Ken Holland is now executive vice president and general manager of the Detroit Red Wings. He has been in that position for three Stanley Cup championships and, if Detroit makes the playoffs this year, the team qualifying for the post season each year for 25 years. Again, maybe the Wings wouldn’t have won those cups if he had decided to become Ken Holland of Electrolux vacuums. He has spearheaded such innovations in the NHL as three on three overtime. The other teams imitate the system of player development that Ken Holland pioneered.

You may have read The Purpose Driven Life by Rick Warren, which has been popular for a number of years. It tries to answer the questions we have when we wonder why we are here, why God created us the way we are, in the place we are, among the people who surround us – when we feel like we were made for something, but can’t put a handle on what, or why, or how, when we struggle with doubt and lack of self-worth. And the book basically provides answers from the Bible. Because the Bible is all about purpose, finding our purpose, realizing our purpose, and keeping to our purpose when those roads diverge. And we know from the Bible that each of our purposes involves loving God and imitating Jesus and spreading his good news by loving and serving others.

If you look at that book, The Purpose Driven Life, the second chapter begins, “You are not an accident. Your birth was no mistake or mishap, and your life is no fluke of nature. Your parents may not have planned you, but God did.
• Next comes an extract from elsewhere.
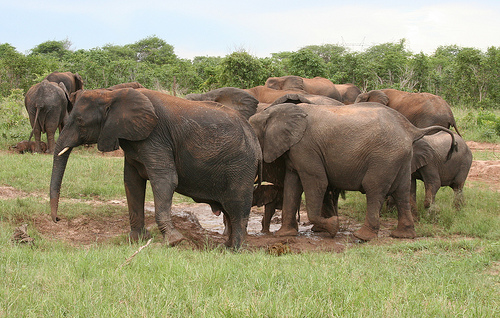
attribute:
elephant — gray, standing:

Long before you were conceived by your parents, you were conceived in the mind of God.” And God tells young Jeremiah the same thing, “Before I created you in the womb I knew you; before you were born I set you apart; I made you a prophet to the nations.”

Now, most of us as we work out and live out God’s purpose for us will not have to suffer through the destruction of our city, as Jeremiah did. Most of us won’t be set upon by a bloodthirsty mob, as Jesus was. Well, that might happen to me if I mess with one of the congregational traditions here, but it’s probably not a risk for anyone else. But all of us are confronted by decisions about the road to take in life, about which way is the best one to fulfill God’s purpose for us, and doubts when we seem to have failed, and second guessing of the choices we made that put us on the wrong road. The way of Jesus isn’t easy. Jesus says that the gate that leads to destruction is broad and the road wide, so many people choose that road. The gate that leads to life is narrow and the road difficult. That is the road less traveled, but that is the road to living out God’s call to the purpose God set for us before we were born.

It may not be easy, but look at our stories from Scripture. God tells Jeremiah, “Don’t be afraid, because I’m with you to rescue you.” The story from Luke begins, “Jesus returned in the power of the Spirit to Galilee.” We are not alone as we come to where roads diverge and decisions must be made. We have a guide through the narrow gate and onto the difficult road, the Holy Spirit that nudges and pushes us onto the right way. "Two roads diverged in a wood, and I – I took the one less traveled by, and that has made all the difference."